Valgrind is a general purpose tool for detetecting memory leaks and misuse. It may not necessarily be suitable for production. Unfortunately, it has a few downsides:

  • It can be easily confused by the way the core of Apache pools memory

  • It produces a lot of false positives

  • It has a significant startup and runtime performance overhead

Steps to collect valgrind diagnostics to determine the source of a memory leak:

  • Install valgrind on your system. valgrind is available as part of most enterprise linux distributions in the main repositories.

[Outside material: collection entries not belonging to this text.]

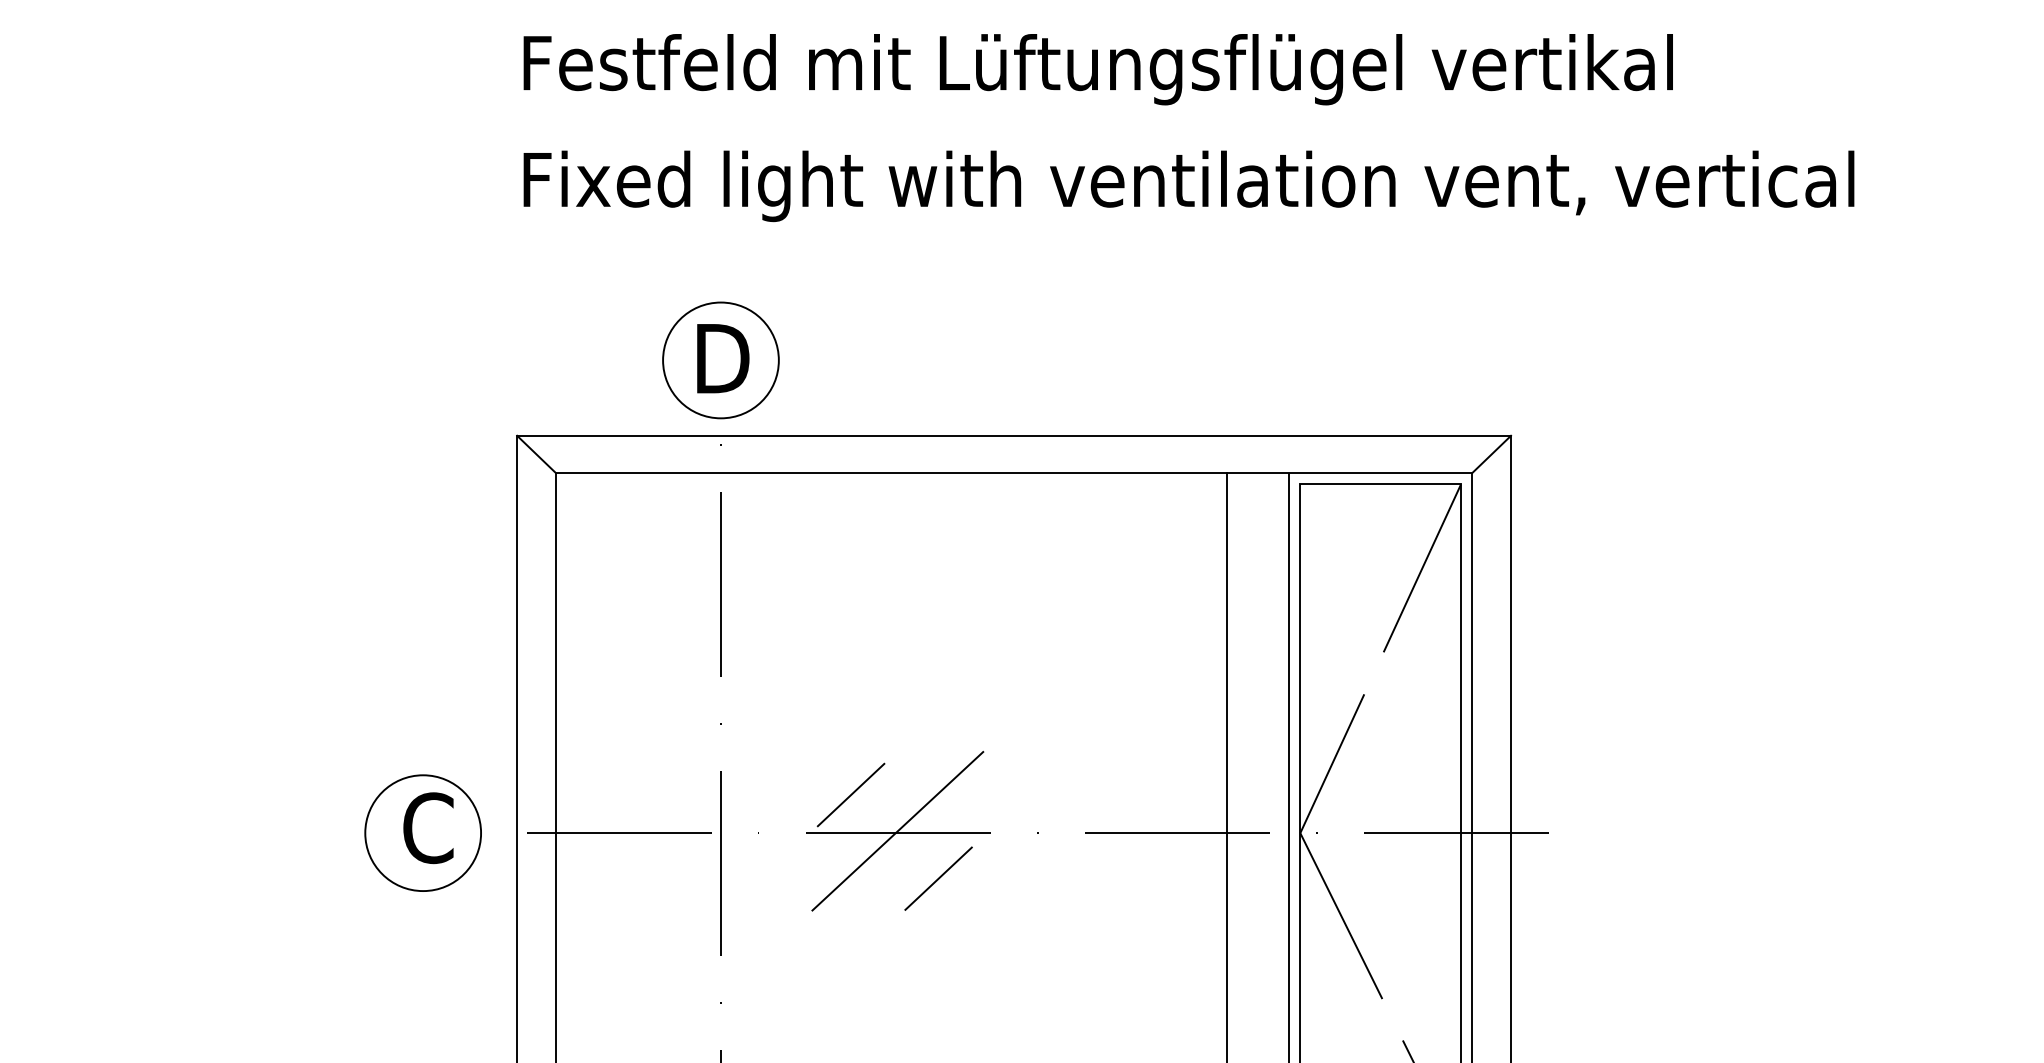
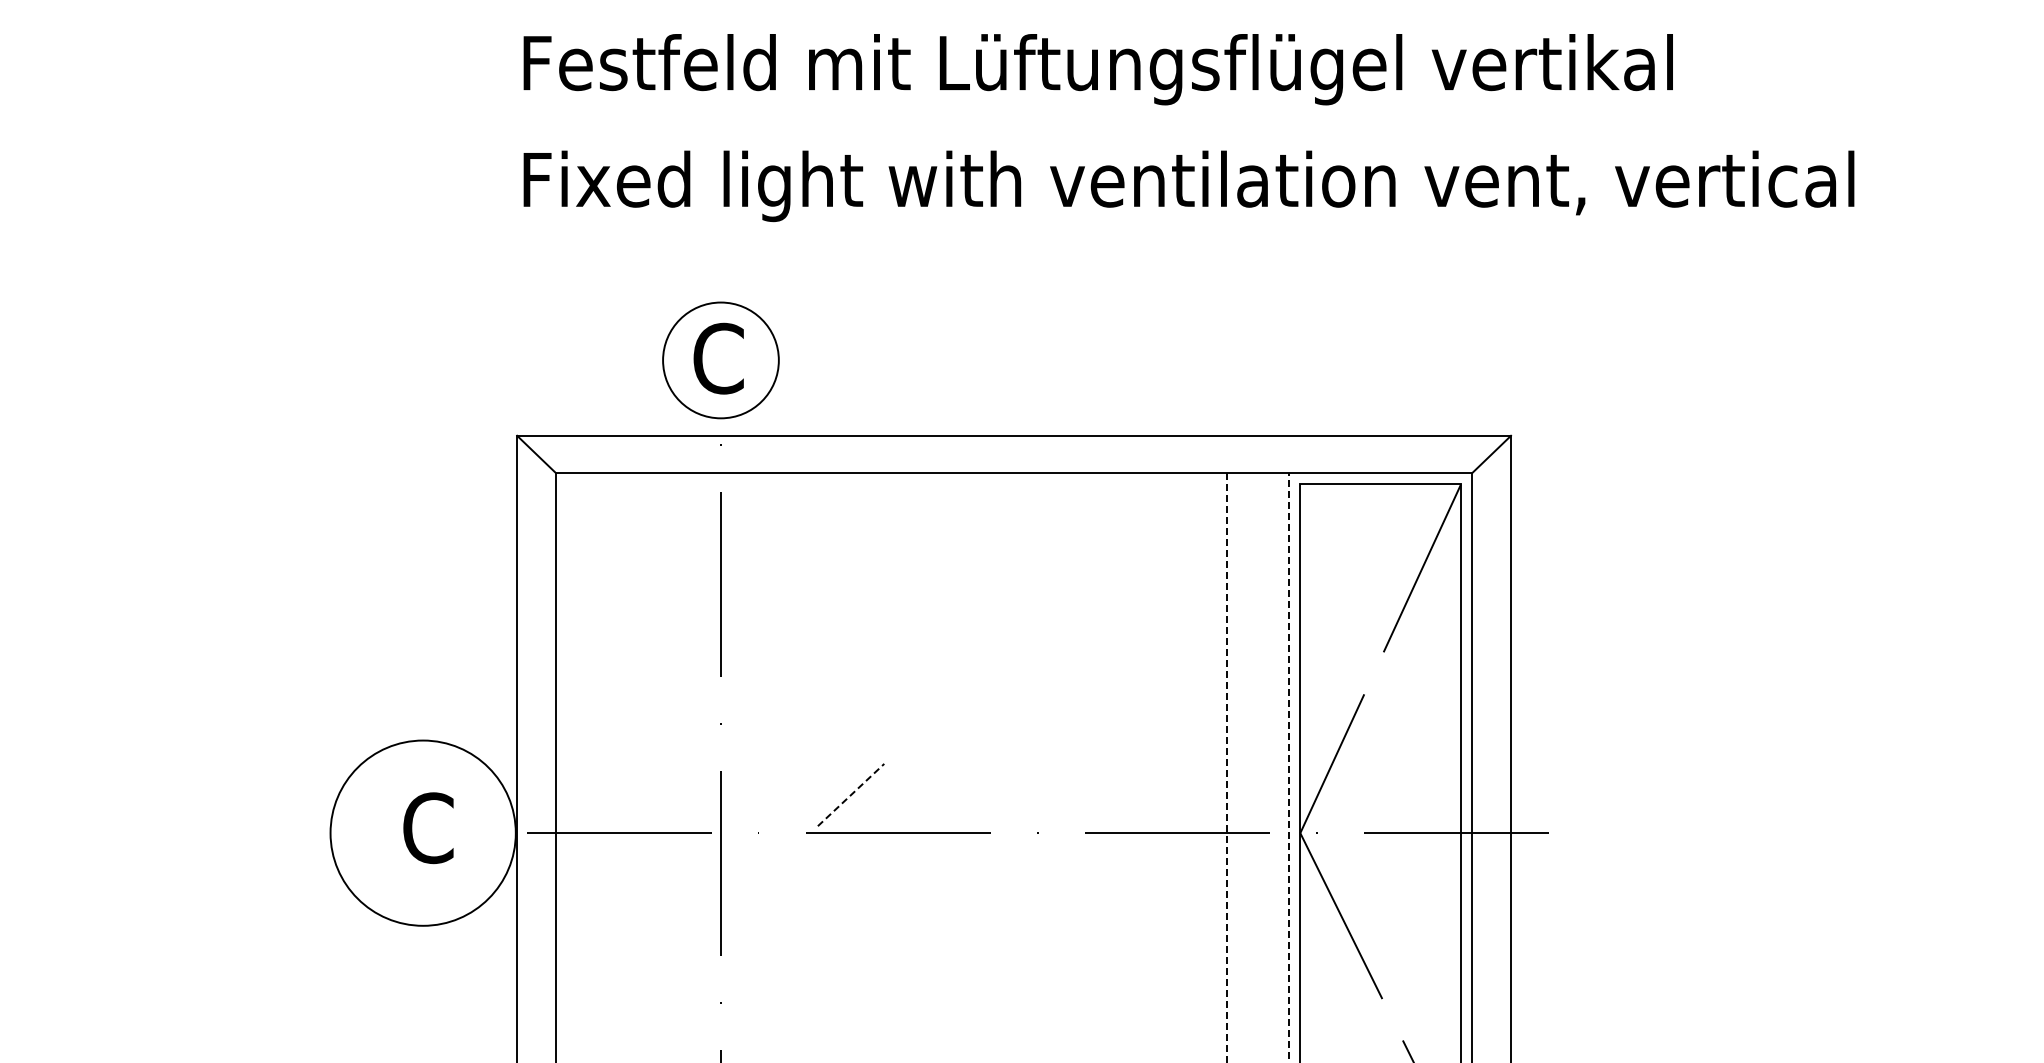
text at (721, 358): D -> C
line at (1226, 767): solid -> dashed
line at (1288, 767): solid -> dashed
line at (851, 795): solid -> dashed
line at (897, 831): present -> none
circle at (423, 833) diameter: 116 px -> 185 px
line at (938, 878): present -> none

  • Make a copy of your apachectl script, named "apahectl.valgrind".

  • Edit "apachectl.valgrind" and change the line beginning with "HTTPD=" to add a new command to the front of the string:

    sed -i -e "s@HTTPD='@HTTPD='valgrind --leak-check=full --trace-children=yes --log-file=/tmp/valgrind-%p.log @g" bin/apachectl.valgrind

  • start IHS via "bin/apachectl.valgrind"

  • After abnormal memory growth is observed, stop IHS with "bin/apachectl"

  • Zip up /tmp/valgrind-*.log and send it to support.

Short term relief

  • By default, each request processing thread sets aside the maximum amount of memory it has ever needed to serve a response. The MaxMemFree directive can be used to limit the amount of memory set aside. Setting this value too low (0, 128, 256) causes some extra CPU usage as each thread must fight contention in the native heap library when it needs additional memory. If this has an effect on your memory leak, it implies the memory being leaked is "APR pool memory", and not native heap memory, which can help identify the culprit.

  • Setting MaxRequestsPerChild to a non-zero value (e.g. 10000) causes IHS child processes to routinely be cleaned up, which can alleviate the impact of slow memory leaks.